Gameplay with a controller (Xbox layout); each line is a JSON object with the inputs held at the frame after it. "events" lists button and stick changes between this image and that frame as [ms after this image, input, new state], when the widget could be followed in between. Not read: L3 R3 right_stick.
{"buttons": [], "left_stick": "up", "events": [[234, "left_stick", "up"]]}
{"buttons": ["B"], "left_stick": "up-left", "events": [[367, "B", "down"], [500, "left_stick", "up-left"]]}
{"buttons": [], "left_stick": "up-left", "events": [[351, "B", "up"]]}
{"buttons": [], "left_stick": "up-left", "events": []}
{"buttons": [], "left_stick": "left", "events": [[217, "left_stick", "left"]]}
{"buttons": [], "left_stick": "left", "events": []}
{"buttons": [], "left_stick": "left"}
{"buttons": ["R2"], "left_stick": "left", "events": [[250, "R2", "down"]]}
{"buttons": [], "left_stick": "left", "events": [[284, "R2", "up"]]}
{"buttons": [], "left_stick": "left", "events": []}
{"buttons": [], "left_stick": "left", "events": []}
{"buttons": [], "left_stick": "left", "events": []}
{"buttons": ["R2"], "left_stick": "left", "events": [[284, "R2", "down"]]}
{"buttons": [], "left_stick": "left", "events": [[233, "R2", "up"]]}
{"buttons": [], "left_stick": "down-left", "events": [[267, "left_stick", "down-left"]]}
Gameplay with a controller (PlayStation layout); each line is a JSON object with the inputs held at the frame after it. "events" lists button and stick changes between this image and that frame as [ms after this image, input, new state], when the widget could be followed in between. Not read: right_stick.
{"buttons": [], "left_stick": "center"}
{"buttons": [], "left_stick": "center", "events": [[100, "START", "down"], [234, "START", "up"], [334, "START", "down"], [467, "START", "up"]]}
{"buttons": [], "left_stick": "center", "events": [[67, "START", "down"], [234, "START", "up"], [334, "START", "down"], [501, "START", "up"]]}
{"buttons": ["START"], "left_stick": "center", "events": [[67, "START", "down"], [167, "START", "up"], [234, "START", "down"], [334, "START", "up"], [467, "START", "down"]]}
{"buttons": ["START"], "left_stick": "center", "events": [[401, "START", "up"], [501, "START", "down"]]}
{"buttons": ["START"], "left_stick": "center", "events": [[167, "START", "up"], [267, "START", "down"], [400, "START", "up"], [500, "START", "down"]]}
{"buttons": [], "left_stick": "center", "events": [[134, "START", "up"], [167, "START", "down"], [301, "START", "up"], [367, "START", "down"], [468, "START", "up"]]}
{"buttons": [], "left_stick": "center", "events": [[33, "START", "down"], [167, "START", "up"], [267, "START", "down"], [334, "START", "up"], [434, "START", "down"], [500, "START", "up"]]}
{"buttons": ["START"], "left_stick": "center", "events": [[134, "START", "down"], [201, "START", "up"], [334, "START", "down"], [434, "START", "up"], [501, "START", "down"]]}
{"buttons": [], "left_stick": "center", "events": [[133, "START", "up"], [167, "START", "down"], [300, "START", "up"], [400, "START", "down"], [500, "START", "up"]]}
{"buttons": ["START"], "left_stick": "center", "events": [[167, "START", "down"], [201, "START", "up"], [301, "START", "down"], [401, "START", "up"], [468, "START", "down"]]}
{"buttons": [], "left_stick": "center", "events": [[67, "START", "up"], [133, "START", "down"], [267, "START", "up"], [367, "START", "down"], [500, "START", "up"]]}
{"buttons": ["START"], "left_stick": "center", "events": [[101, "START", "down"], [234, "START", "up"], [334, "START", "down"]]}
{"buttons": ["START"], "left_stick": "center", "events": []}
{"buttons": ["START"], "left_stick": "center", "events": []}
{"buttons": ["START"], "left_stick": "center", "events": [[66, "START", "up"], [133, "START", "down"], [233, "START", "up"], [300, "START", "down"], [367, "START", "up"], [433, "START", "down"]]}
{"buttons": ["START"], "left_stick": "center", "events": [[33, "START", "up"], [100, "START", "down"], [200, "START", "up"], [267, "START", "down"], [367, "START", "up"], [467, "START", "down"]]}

■ The task:
The data above must be returned in full, exactly as written.

■ Exercise output:
Gameplay with a controller (Xbox layout); each line is a JSON object with the inputs held at the frame after it. "events" lists button and stick changes between this image and that frame as [ms after this image, input, new state], when the widget could be followed in between. Not read: L3 R3 right_stick.
{"buttons": [], "left_stick": "up", "events": [[234, "left_stick", "up"]]}
{"buttons": ["B"], "left_stick": "up-left", "events": [[367, "B", "down"], [500, "left_stick", "up-left"]]}
{"buttons": [], "left_stick": "up-left", "events": [[351, "B", "up"]]}
{"buttons": [], "left_stick": "up-left", "events": []}
{"buttons": [], "left_stick": "left", "events": [[217, "left_stick", "left"]]}
{"buttons": [], "left_stick": "left", "events": []}
{"buttons": [], "left_stick": "left"}
{"buttons": ["R2"], "left_stick": "left", "events": [[250, "R2", "down"]]}
{"buttons": [], "left_stick": "left", "events": [[284, "R2", "up"]]}
{"buttons": [], "left_stick": "left", "events": []}
{"buttons": [], "left_stick": "left", "events": []}
{"buttons": [], "left_stick": "left", "events": []}
{"buttons": ["R2"], "left_stick": "left", "events": [[284, "R2", "down"]]}
{"buttons": [], "left_stick": "left", "events": [[233, "R2", "up"]]}
{"buttons": [], "left_stick": "down-left", "events": [[267, "left_stick", "down-left"]]}
Gameplay with a controller (PlayStation layout); each line is a JSON object with the inputs held at the frame after it. "events" lists button and stick changes between this image and that frame as [ms after this image, input, new state], when the widget could be followed in between. Not read: right_stick.
{"buttons": [], "left_stick": "center"}
{"buttons": [], "left_stick": "center", "events": [[100, "START", "down"], [234, "START", "up"], [334, "START", "down"], [467, "START", "up"]]}
{"buttons": [], "left_stick": "center", "events": [[67, "START", "down"], [234, "START", "up"], [334, "START", "down"], [501, "START", "up"]]}
{"buttons": ["START"], "left_stick": "center", "events": [[67, "START", "down"], [167, "START", "up"], [234, "START", "down"], [334, "START", "up"], [467, "START", "down"]]}
{"buttons": ["START"], "left_stick": "center", "events": [[401, "START", "up"], [501, "START", "down"]]}
{"buttons": ["START"], "left_stick": "center", "events": [[167, "START", "up"], [267, "START", "down"], [400, "START", "up"], [500, "START", "down"]]}
{"buttons": [], "left_stick": "center", "events": [[134, "START", "up"], [167, "START", "down"], [301, "START", "up"], [367, "START", "down"], [468, "START", "up"]]}
{"buttons": [], "left_stick": "center", "events": [[33, "START", "down"], [167, "START", "up"], [267, "START", "down"], [334, "START", "up"], [434, "START", "down"], [500, "START", "up"]]}
{"buttons": ["START"], "left_stick": "center", "events": [[134, "START", "down"], [201, "START", "up"], [334, "START", "down"], [434, "START", "up"], [501, "START", "down"]]}
{"buttons": [], "left_stick": "center", "events": [[133, "START", "up"], [167, "START", "down"], [300, "START", "up"], [400, "START", "down"], [500, "START", "up"]]}
{"buttons": ["START"], "left_stick": "center", "events": [[167, "START", "down"], [201, "START", "up"], [301, "START", "down"], [401, "START", "up"], [468, "START", "down"]]}
{"buttons": [], "left_stick": "center", "events": [[67, "START", "up"], [133, "START", "down"], [267, "START", "up"], [367, "START", "down"], [500, "START", "up"]]}
{"buttons": ["START"], "left_stick": "center", "events": [[101, "START", "down"], [234, "START", "up"], [334, "START", "down"]]}
{"buttons": ["START"], "left_stick": "center", "events": []}
{"buttons": ["START"], "left_stick": "center", "events": []}
{"buttons": ["START"], "left_stick": "center", "events": [[66, "START", "up"], [133, "START", "down"], [233, "START", "up"], [300, "START", "down"], [367, "START", "up"], [433, "START", "down"]]}
{"buttons": ["START"], "left_stick": "center", "events": [[33, "START", "up"], [100, "START", "down"], [200, "START", "up"], [267, "START", "down"], [367, "START", "up"], [467, "START", "down"]]}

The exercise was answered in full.